Components of a Successful M&A Deal
The most successful M&A transactions are those that allow multiple synergies to be realized, and in which each business increases cash flow beyond what it could have achieved on its own. Let’s examine components of a successful M&A deal.
What a Company Can Gain from M&A
A newly merged entity can significantly grow revenue in several ways:
- Product or service offering diversification.
- An expanded geographic footprint which provides greater access to new customers.
- New distribution or marketing channels that open new opportunities for market share.
- Excellent products, services, technology, or branding that better serves clients.
- Greater sales, improved R&D, or new products.
- Saving costs by eliminating redundant functions or operational inefficiencies.
A Case Study: The eBay PayPal Acquisition
One example of an effective merger can be found in eBay’s acquisition of PayPal. The two entities leveraged each other’s customer base, offered complementary services, and integrated in a way that improved customer convenience. This created synergies that offered new business for both companies. PayPal edged out its competitors to become the default for online payments. Ebay eventually required users to use PayPal. PayPal’s popularity made this a request most customers were willing to abide.
There’s a clear lesson: Ebay forced users to use PayPal. Because PayPal offered convenient options, there was almost no resistance from users. PayPal increased sales volumes and dominated the market, while Ebay benefited from the payment convenience offered by the payment processor.

———

Restate the M&A passage from "- Excellent products, services, technology, or" up to and including "willing to abide.", updating "customer convenience" to "user convenience".

———

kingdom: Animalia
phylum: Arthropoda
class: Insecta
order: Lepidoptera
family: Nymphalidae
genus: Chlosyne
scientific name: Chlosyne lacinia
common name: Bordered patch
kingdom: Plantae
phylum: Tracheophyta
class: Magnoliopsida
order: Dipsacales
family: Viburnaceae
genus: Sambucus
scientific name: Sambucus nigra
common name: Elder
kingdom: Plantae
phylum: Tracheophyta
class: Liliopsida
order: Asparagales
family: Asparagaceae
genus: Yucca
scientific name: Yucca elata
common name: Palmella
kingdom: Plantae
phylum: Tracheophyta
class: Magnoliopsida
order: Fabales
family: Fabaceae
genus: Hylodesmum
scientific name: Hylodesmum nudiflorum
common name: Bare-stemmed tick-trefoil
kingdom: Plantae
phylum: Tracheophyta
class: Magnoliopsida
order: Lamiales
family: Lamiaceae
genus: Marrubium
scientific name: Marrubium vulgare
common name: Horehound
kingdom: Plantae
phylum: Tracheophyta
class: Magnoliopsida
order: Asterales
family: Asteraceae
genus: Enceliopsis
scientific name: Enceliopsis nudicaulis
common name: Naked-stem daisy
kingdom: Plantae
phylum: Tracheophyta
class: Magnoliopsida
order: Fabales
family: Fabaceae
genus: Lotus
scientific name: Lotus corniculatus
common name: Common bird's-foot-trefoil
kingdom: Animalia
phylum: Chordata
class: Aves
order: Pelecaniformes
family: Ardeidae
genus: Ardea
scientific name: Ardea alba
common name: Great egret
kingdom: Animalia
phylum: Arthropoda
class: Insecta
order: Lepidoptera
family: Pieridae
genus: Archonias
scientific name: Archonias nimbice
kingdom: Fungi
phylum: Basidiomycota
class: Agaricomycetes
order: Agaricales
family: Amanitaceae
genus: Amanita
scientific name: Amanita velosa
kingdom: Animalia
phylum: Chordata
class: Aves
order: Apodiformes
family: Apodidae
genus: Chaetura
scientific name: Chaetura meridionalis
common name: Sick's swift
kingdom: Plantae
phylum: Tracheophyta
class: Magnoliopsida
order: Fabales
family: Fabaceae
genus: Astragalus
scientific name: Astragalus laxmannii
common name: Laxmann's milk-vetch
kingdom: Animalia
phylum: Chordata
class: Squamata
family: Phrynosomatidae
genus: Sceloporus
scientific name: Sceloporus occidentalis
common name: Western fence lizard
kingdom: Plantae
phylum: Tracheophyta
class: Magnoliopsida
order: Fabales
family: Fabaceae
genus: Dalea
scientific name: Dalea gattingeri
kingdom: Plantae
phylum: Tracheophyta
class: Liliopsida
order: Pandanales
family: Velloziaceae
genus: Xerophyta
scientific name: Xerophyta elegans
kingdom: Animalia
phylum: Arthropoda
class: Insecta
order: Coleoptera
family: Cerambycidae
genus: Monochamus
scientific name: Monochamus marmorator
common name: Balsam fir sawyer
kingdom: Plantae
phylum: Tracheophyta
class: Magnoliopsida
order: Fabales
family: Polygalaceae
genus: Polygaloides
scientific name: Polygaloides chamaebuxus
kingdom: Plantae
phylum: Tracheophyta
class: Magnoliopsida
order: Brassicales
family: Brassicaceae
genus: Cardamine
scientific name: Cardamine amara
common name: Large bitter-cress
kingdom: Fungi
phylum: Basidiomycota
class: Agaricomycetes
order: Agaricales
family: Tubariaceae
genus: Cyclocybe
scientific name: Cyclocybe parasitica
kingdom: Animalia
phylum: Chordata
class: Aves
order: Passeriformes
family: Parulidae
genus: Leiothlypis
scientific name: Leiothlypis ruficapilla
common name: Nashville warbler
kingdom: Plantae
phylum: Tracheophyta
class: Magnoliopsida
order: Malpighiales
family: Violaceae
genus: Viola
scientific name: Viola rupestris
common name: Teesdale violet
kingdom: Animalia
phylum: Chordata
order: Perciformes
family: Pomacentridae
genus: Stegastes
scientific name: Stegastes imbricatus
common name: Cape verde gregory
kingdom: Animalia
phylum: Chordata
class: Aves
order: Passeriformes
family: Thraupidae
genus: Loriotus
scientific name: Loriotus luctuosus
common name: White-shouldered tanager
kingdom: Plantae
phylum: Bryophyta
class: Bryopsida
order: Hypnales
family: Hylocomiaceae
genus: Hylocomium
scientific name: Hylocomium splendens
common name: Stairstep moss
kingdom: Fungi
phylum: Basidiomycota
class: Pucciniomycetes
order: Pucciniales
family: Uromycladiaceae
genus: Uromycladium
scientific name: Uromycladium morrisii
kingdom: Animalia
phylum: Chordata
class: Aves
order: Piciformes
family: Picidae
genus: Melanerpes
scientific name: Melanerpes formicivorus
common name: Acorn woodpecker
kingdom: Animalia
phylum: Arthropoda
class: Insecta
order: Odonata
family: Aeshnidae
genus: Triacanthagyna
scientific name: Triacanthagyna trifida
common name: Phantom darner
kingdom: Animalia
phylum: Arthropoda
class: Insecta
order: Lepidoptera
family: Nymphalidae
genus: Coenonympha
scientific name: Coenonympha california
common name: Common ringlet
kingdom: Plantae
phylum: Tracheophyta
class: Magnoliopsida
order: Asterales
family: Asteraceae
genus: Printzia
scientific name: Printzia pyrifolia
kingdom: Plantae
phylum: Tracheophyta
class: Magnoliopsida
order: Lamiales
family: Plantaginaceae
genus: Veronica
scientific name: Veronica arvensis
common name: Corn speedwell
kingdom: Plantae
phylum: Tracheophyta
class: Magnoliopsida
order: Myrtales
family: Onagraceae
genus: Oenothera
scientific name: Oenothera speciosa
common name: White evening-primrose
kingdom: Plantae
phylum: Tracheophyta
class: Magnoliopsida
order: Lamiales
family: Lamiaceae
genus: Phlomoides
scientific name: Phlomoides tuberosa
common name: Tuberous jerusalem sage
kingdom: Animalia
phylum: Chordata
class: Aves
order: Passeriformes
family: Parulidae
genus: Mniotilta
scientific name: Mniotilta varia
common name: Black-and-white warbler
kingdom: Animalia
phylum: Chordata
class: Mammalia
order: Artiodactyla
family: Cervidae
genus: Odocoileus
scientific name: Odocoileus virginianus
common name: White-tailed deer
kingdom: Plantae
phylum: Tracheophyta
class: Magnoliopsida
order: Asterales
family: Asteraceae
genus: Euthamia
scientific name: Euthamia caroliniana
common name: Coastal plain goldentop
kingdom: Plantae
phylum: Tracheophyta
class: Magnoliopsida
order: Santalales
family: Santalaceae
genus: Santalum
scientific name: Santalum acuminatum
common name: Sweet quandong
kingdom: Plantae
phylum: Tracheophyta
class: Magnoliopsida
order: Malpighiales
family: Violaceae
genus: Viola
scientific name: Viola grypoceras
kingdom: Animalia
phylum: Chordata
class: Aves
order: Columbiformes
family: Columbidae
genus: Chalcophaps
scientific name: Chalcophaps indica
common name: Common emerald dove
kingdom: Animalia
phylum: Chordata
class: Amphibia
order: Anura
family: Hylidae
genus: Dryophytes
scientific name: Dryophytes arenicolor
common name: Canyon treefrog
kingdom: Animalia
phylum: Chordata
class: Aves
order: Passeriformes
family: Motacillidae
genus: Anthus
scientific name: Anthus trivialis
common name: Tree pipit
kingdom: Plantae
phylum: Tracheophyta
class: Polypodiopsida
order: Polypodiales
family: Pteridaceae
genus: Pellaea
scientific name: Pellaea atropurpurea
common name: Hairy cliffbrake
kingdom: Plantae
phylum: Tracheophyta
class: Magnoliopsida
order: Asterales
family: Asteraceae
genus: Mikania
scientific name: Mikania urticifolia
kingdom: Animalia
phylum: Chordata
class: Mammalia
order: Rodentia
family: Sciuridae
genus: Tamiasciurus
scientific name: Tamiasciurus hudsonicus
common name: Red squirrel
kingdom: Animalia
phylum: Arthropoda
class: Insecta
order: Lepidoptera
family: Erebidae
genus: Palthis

———

* Result below *
- Excellent products, services, technology, or branding that better serves clients.
- Greater sales, improved R&D, or new products.
- Saving costs by eliminating redundant functions or operational inefficiencies.
A Case Study: The eBay PayPal Acquisition
One example of an effective merger can be found in eBay’s acquisition of PayPal. The two entities leveraged each other’s customer base, offered complementary services, and integrated in a way that improved user convenience. This created synergies that offered new business for both companies. PayPal edged out its competitors to become the default for online payments. Ebay eventually required users to use PayPal. PayPal’s popularity made this a request most customers were willing to abide.